What to produce:
Copy everything in the email thread from "Paolo had already" down to "much more preferable.", keeping every word unchanged.

Text shown:
Paolo had already suggested that we add an EXECUTE command for exactly 
this purpose in interactive mode.

Alan.

Utkarsh Srivastava wrote:
> Yes, I agree, not introducing new syntax is much more preferable. 
>
> Doing this optimization automatically for the batch mode is a good idea.
> For the interactive mode, we would need something like a COMMIT
> statement, which will force execution (with execution not automatically
> starting on a STORE command as it currently does).
>
> As regards failure, we could start with our current model, one failure
> fails everything.
>
> Utkarsh
>
>   
>> -----Original Message-----
>> From: Olga Natkovich [mailto:olgan@yahoo-inc.com]
>> Sent: Monday, May 19, 2008 11:23 AM
>> To: pig-dev@incubator.apache.org
>> Subject: RE: How Grouping works for multiple groups
>>
>> Utkarsh,
>>
>> I agree that this issue has been brought up a number of times and
>>     
> needs
>   
>> to be addressed. I think it would be nice if we could address this
>> without introducing new syntax for store. In batch mode, this would be
>> quite easy since we can build execution plan for the entire script
>> rather than one store at a time. I realize that for interactive and
>> embedded case it is a bit trickier. Also we need to clarify what are
>>     
> the
>   
>> semantics of this kind of operation in the presence of failure. If one
>> store fails, what happens with the rest of the computation?
>>
>> Olga
>>
>>     
>>> -----Original Message-----
>>> From: Utkarsh Srivastava [mailto:utkarsh@yahoo-inc.com]
>>> Sent: Monday, May 19, 2008 11:06 AM
>>> To: pig-dev@incubator.apache.org
>>> Subject: FW: How Grouping works for multiple groups
>>>
>>> Following is an email that showed up on the user-list. I am
>>> sure most people must have seen it.
>>>
>>> The guy wants to scan the data once and do multiple things
>>> with it. This kind of a need arises often but we don't have a
>>> very good answer to it.
>>>
>>> We have SPLIT, but that is only half the solution (and
>>> probably not a very good one).
>>>
>>> What is needed is more like a multi-store command (I think
>>> someone has proposed it on one of these lists before).
>>>
>>> So you would be able to do things like
>>>
>>> A = LOAD ...
>>> B = FILTER A by ..
>>> C = FILTER A by ..

(Items from a dataset)

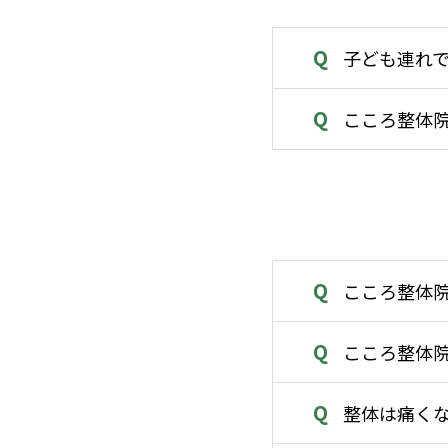
Q
子ども連れ
Q
こころ整体院
Q
こころ整体院
Q
こころ整体院
Q
整体は痛く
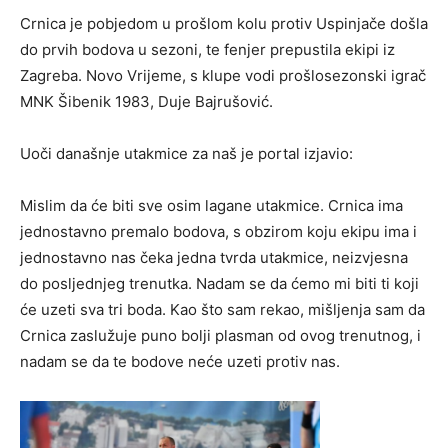
Crnica je pobjedom u prošlom kolu protiv Uspinjače došla
do prvih bodova u sezoni, te fenjer prepustila ekipi iz
Zagreba. Novo Vrijeme, s klupe vodi prošlosezonski igrač
MNK Šibenik 1983, Duje Bajrušović.
Uoči današnje utakmice za naš je portal izjavio:
Mislim da će biti sve osim lagane utakmice. Crnica ima
jednostavno premalo bodova, s obzirom koju ekipu ima i
jednostavno nas čeka jedna tvrda utakmice, neizvjesna
do posljednjeg trenutka. Nadam se da ćemo mi biti ti koji
će uzeti sva tri boda. Kao što sam rekao, mišljenja sam da
Crnica zaslužuje puno bolji plasman od ovog trenutnog, i
nadam se da te bodove neće uzeti protiv nas.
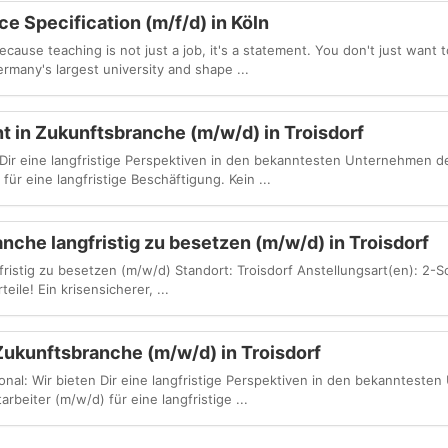
e Specification (m/f/d) in Köln
use teaching is not just a job, it's a statement. You don't just want 
rmany's largest university and shape ...
t in Zukunftsbranche (m/w/d) in Troisdorf
Dir eine langfristige Perspektiven in den bekanntesten Unternehmen d
ür eine langfristige Beschäftigung. Kein ...
nche langfristig zu besetzen (m/w/d) in Troisdorf
ristig zu besetzen (m/w/d) Standort: Troisdorf Anstellungsart(en): 2-Sc
eile! Ein krisensicherer, ...
Zukunftsbranche (m/w/d) in Troisdorf
sonal: Wir bieten Dir eine langfristige Perspektiven in den bekanntest
rbeiter (m/w/d) für eine langfristige ...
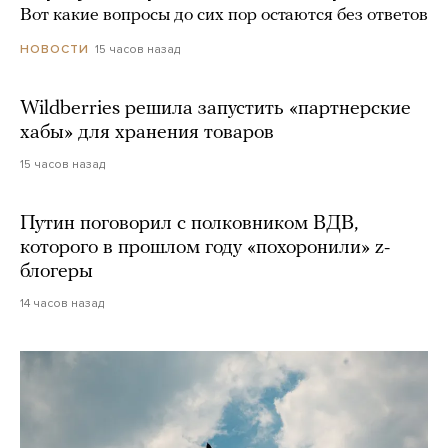
Вот какие вопросы до сих пор остаются без ответов
15 часов назад
НОВОСТИ
Wildberries решила запустить «партнерские
хабы» для хранения товаров
15 часов назад
Путин поговорил с полковником ВДВ,
которого в прошлом году «похоронили» z-
блогеры
14 часов назад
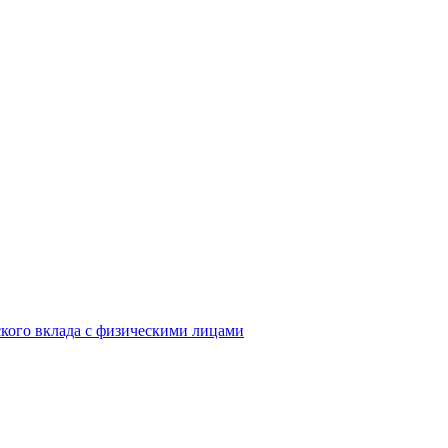
кого вклада с физическими лицами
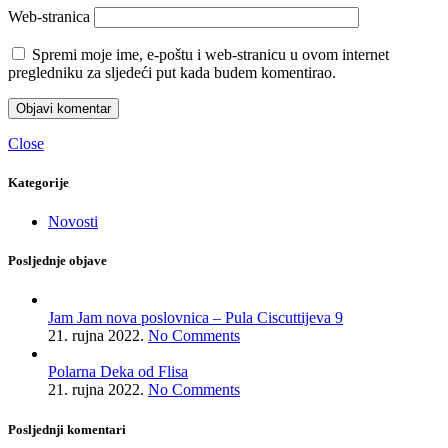
Web-stranica
Spremi moje ime, e-poštu i web-stranicu u ovom internet
pregledniku za sljedeći put kada budem komentirao.
Close
Kategorije
Novosti
Posljednje objave
Jam Jam nova poslovnica – Pula Ciscuttijeva 9
21. rujna 2022.
No Comments
Polarna Deka od Flisa
21. rujna 2022.
No Comments
Posljednji komentari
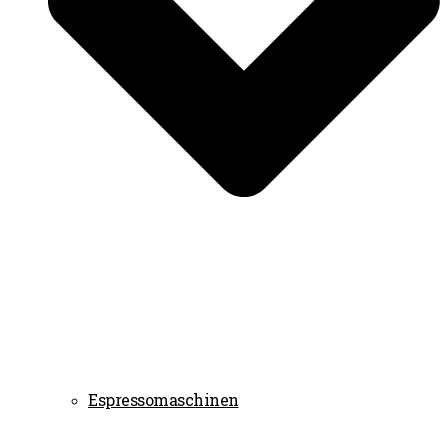
Espressomaschinen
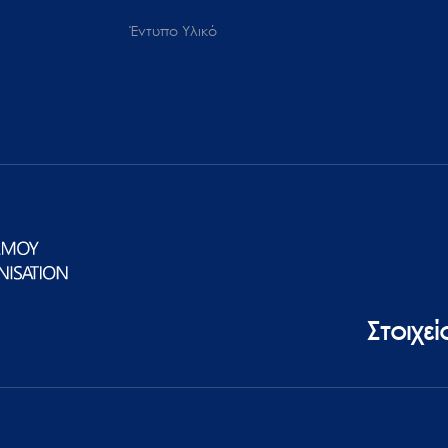
Έντυπο Υλικό
Στοιχε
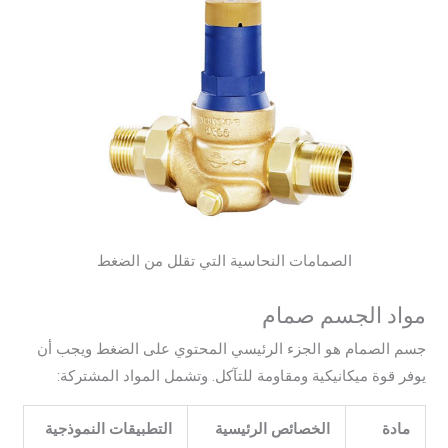
الصمامات النحاسية التي تقلل من الضغط
مواد الجسم صمام
جسم الصمام هو الجزء الرئيسي المحتوي على الضغط ويجب أن
يوفر قوة ميكانيكية ومقاومة للتآكل. وتشمل المواد المشتركة:
مادة
الخصائص الرئيسية
التطبيقات النموذجية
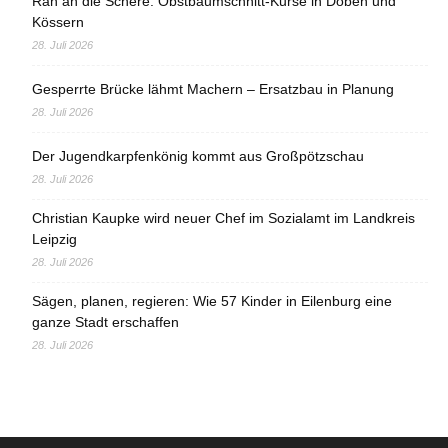
Ran an die Schere: Obstbaumschnitt-Kurse in Döben und
Kössern
28. Juli 2026
Gesperrte Brücke lähmt Machern – Ersatzbau in Planung
28. Juli 2026
Der Jugendkarpfenkönig kommt aus Großpötzschau
28. Juli 2026
Christian Kaupke wird neuer Chef im Sozialamt im Landkreis
Leipzig
28. Juli 2026
Sägen, planen, regieren: Wie 57 Kinder in Eilenburg eine
ganze Stadt erschaffen
28. Juli 2026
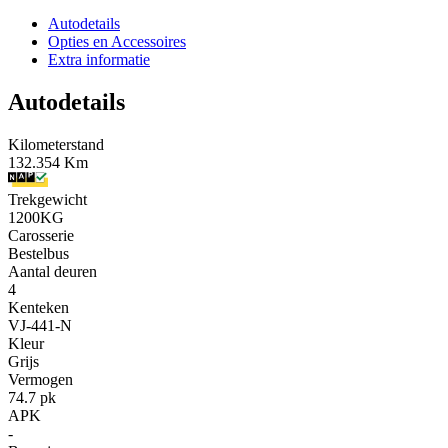
Autodetails
Opties en Accessoires
Extra informatie
Autodetails
Kilometerstand
132.354 Km
Trekgewicht
1200KG
Carosserie
Bestelbus
Aantal deuren
4
Kenteken
VJ-441-N
Kleur
Grijs
Vermogen
74.7 pk
APK
-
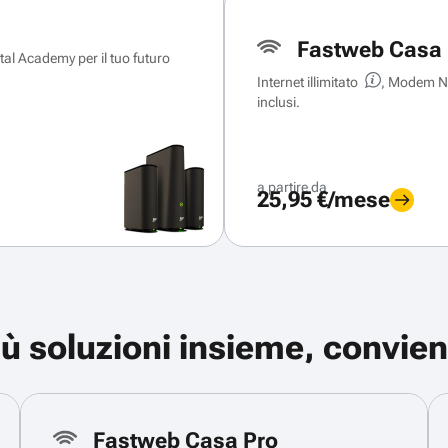
Fastweb Casa 
ital Academy per il tuo futuro
Internet illimitato
, Modem Ne
inclusi.
a partire da
25,95 €/mese
iù soluzioni insieme, convien
Fastweb Casa Pro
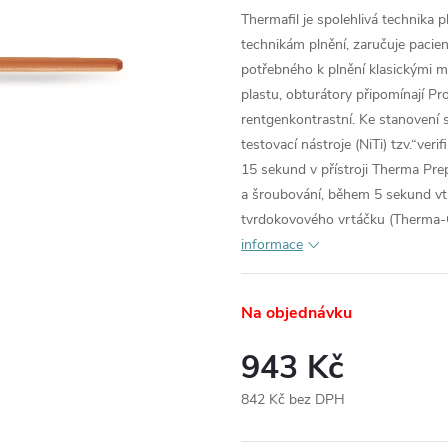
Thermafil je spolehlivá technika p
technikám plnění, zaručuje pacie
potřebného k plnění klasickými m
plastu, obturátory připomínají Pr
rentgenkontrastní. Ke stanovení s
testovací nástroje (NiTi) tzv.“ve
15 sekund v přístroji Therma Prep
a šroubování, během 5 sekund vt
tvrdokovového vrtáčku (Therma-Cu
informace
Na objednávku
943 Kč
842 Kč bez DPH
Měrná
cena:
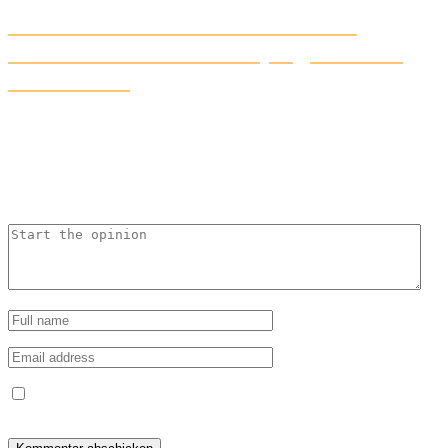
KI verändert die Welt – und was
bedeutet das für mich? (Begleitbeitrag
zum Vortrag)
Leave an Opinion
Your email address will not be published. Required fiels are marked
*
Save my name, email, and website in this browser for the next
time I comment.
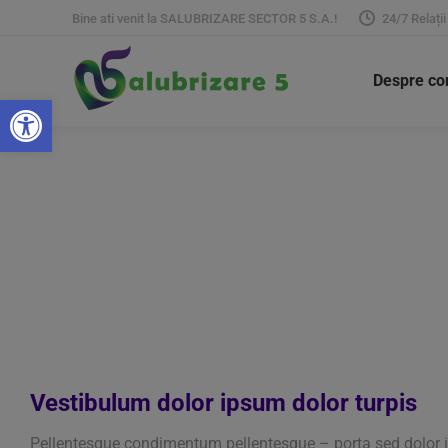
Bine ati venit la SALUBRIZARE SECTOR 5 S.A.!
24/7 Relații
Despre c
Deschide bara de unelte
Vestibulum dolor ipsum dolor turpis
Pellentesque condimentum pellentesque – porta sed dolor i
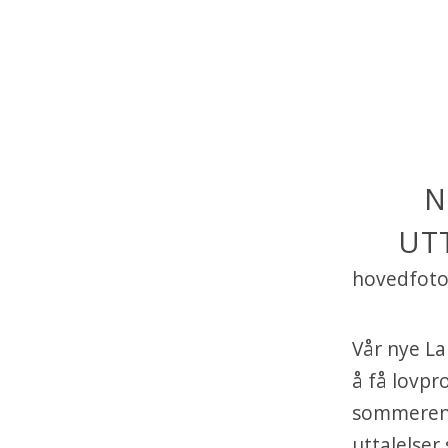
N
UT
hovedfoto
Vår nye La
å få lovpr
sommeren.
uttalelser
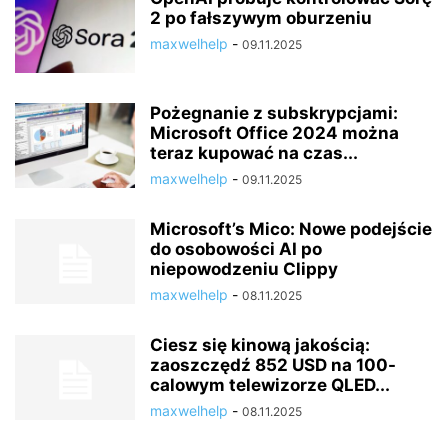
2 po fałszywym oburzeniu
maxwelhelp
-
09.11.2025
Pożegnanie z subskrypcjami:
Microsoft Office 2024 można
teraz kupować na czas...
maxwelhelp
-
09.11.2025
Microsoft’s Mico: Nowe podejście
do osobowości AI po
niepowodzeniu Clippy
maxwelhelp
-
08.11.2025
Ciesz się kinową jakością:
zaoszczędź 852 USD na 100-
calowym telewizorze QLED...
maxwelhelp
-
08.11.2025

Exercise answer:
Paolo had already suggested that we add an EXECUTE command for exactly 
this purpose in interactive mode.

Alan.

Utkarsh Srivastava wrote:
> Yes, I agree, not introducing new syntax is much more preferable.